Go, Song, I tell it, among the faltering declarations
and ambitions gone awry, amid the gestures askew,
the well-meant misdeeds in their crowded nation,
go far enough from me to witness what I meant
when your face first seemed to me love’s face
and all the stones were chocolate and the wind was bent.
We have nearly spent our lives recovering the place
we started from, me with a white rose in my hand,
our way aflame before us in the sunlit land.

31

Midwinter, as some slow poets still believe,
a purple anemone– a windflower- has come,
night-colored and defiant, New Year’s Eve.
It is a sign of. . . something. . . and for. . . someone.
At this most credulous of hours I believe
it is fair omen, and for me.
But of what and what consequence I leave
to the glassy angels in the Christmas tree
to know, and my suspicious heart to guess.
Bloom of heart’s purple, most unlikely flower,
welcome you are to warn, or be, or bless,
for whatever mission you fulfill this curious hour.
I’d cup my hand around you until spring.
I listen. Tell me what onward thing to sing.

In the New Year

January 1, 2012

Gray and yellow morning, healthy chill in the house. Half the invitees did not show for my dinner party last night, but four of us were convivial and reached the new year in peace and friendship. A few rooms away, the dishwasher hums through the second-to-last clean-up load. Uneaten rolls strew the front yard, waiting for the delectation of the crows.

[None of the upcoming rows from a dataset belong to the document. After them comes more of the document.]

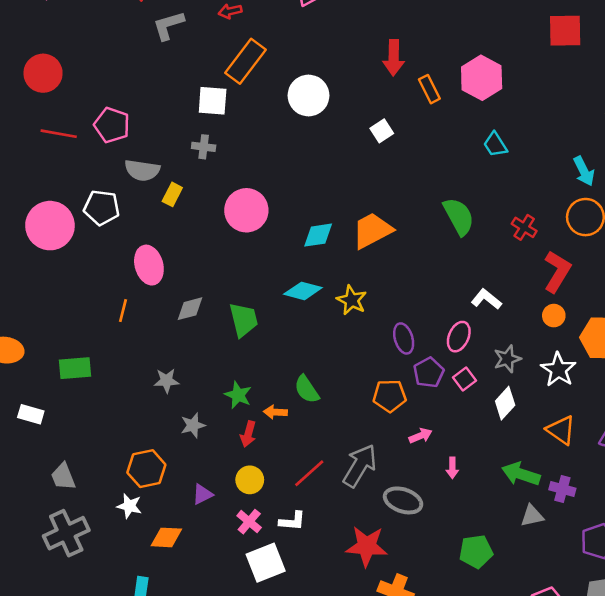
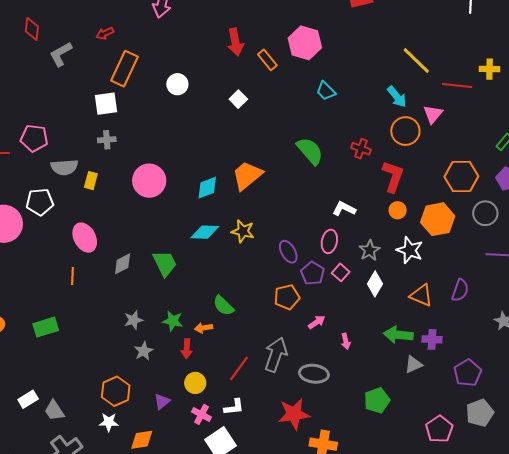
white circle: (308, 96) -> (177, 84), size x0.7
gray star: (166, 381) -> (133, 320), moved
white rectangle: (31, 414) -> (28, 399), moved, turned -36

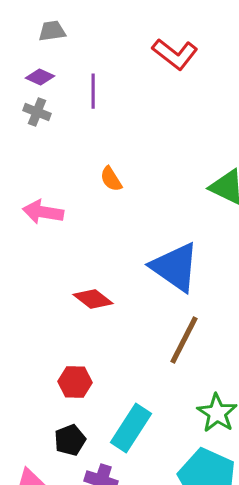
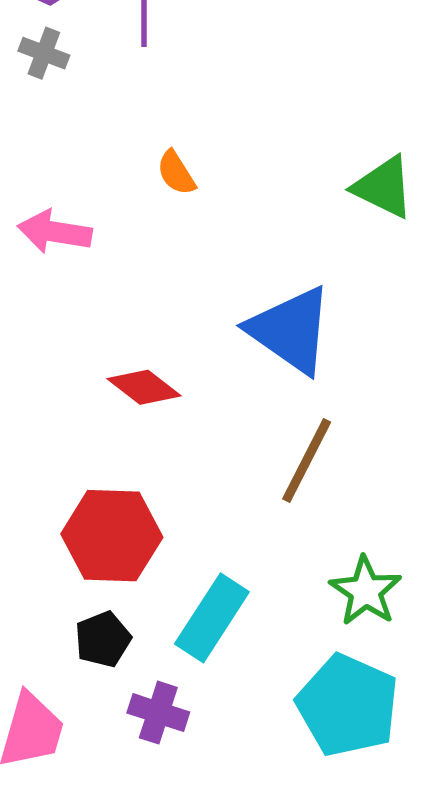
red hexagon: (75, 382) -> (112, 536), size x1.6

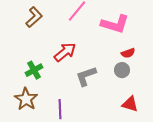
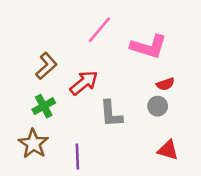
brown L-shape: (34, 17) -> (46, 66), moved
gray L-shape: (86, 76) -> (111, 114), turned -75

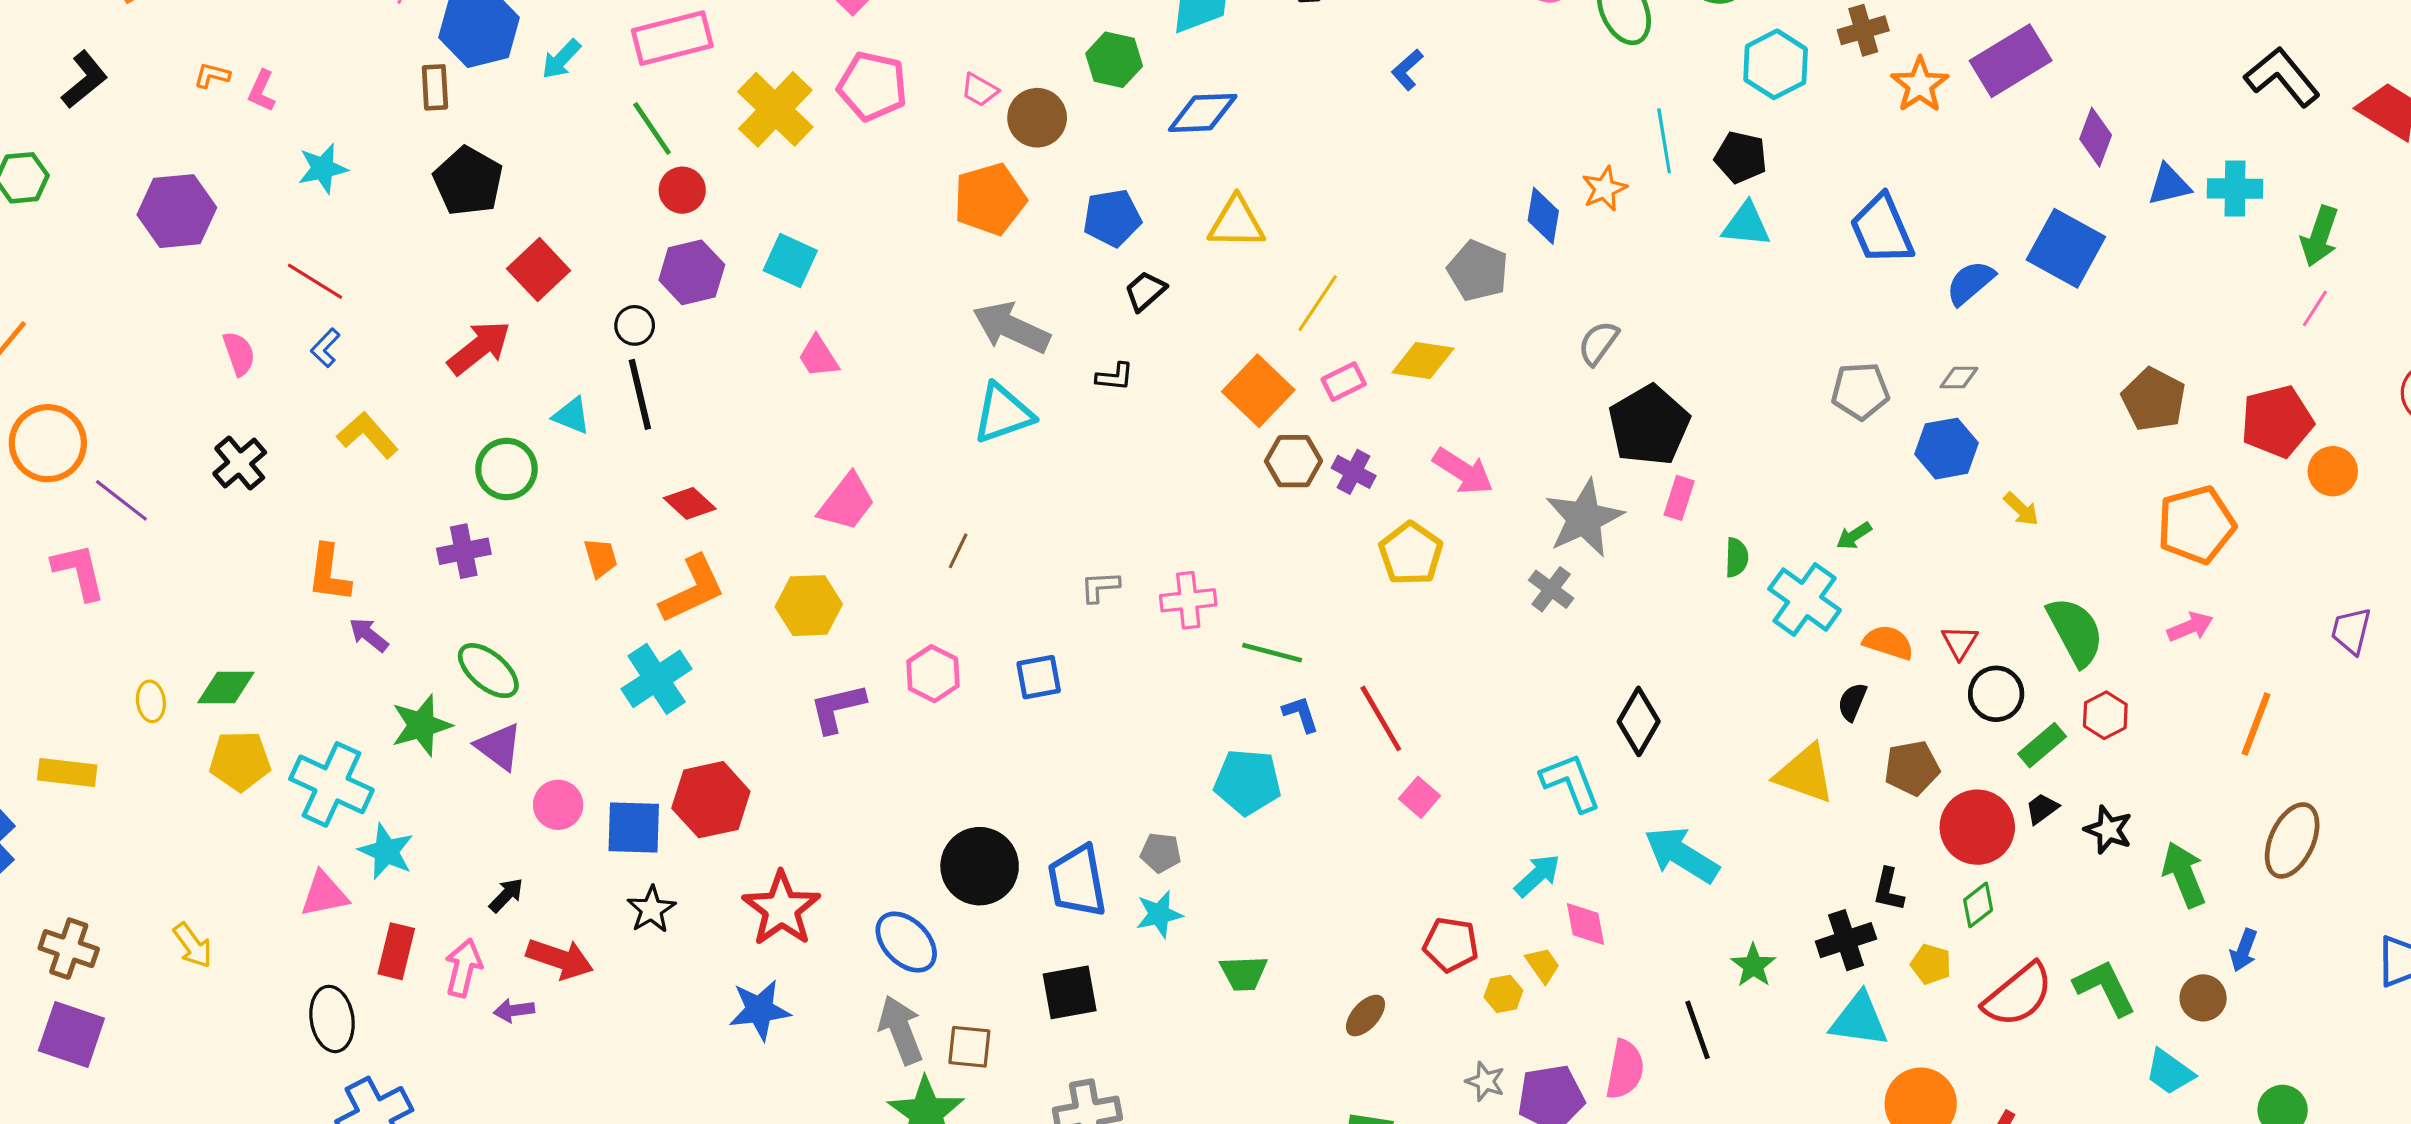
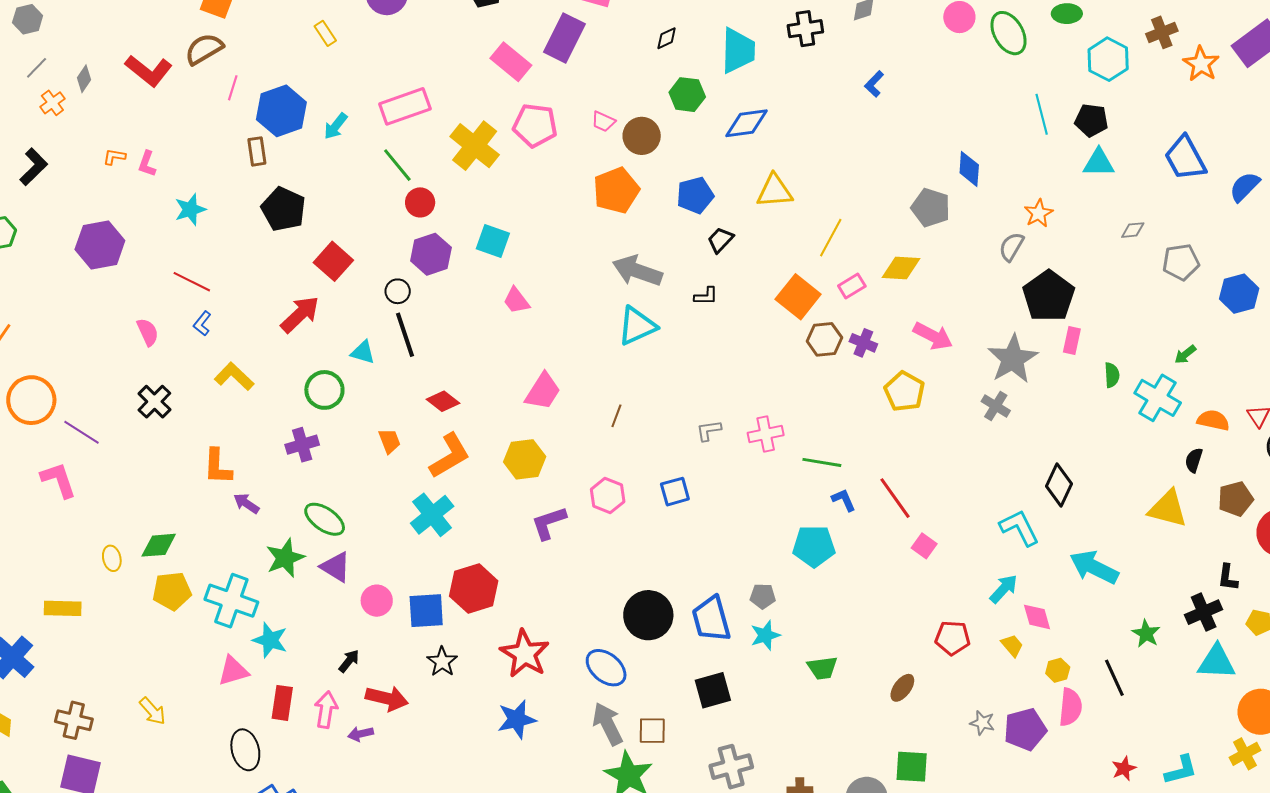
orange star: (1604, 189) -> (1039, 213), moved
gray diamond: (1959, 378) -> (1133, 230), moved
yellow hexagon: (1503, 994) -> (1058, 670), moved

Somebody on the radio this morning was saying, “when we die, we are going to have to face God and account for every legitimate pleasure we denied ourselves.” Loved that. Going to twist it around and make it my motto for the year. Fear accounting to God why we shrugged off pleasures He sent us, how we presume to be holier, purer than He Himself. He set the table and we did not come. He stands there under the half moon scraping the garbage into the bin, wondering where we were, why we didn’t even call.

Purple windflower persists now as evening becomes full night, the moon like a ladle of cold fire in the south.

L invited me to a movie, and I went, seeking to set a social paradigm for the ensuing year. We saw War Horse. I don’t know the original book, but the film is different from the play in that every time Spielberg can inject gratuitous sentimentality, he does. Ruskin would have used Spielberg as an exemplar of pathetic fallacy, had he seen him coming from afar. Those things calculated to make the audience say “ahhh!” are precisely the things which violate both plausibility and human nature. But it is often a powerful film, and I struggled not to sob out loud, even though (or perhaps because) I knew what was coming. I appreciate how it allows the Germans to remain fully human. It makes France look like the most beautiful place in the world. Maybe it is.

The task I set myself to write a sonnet a day through December was accomplished.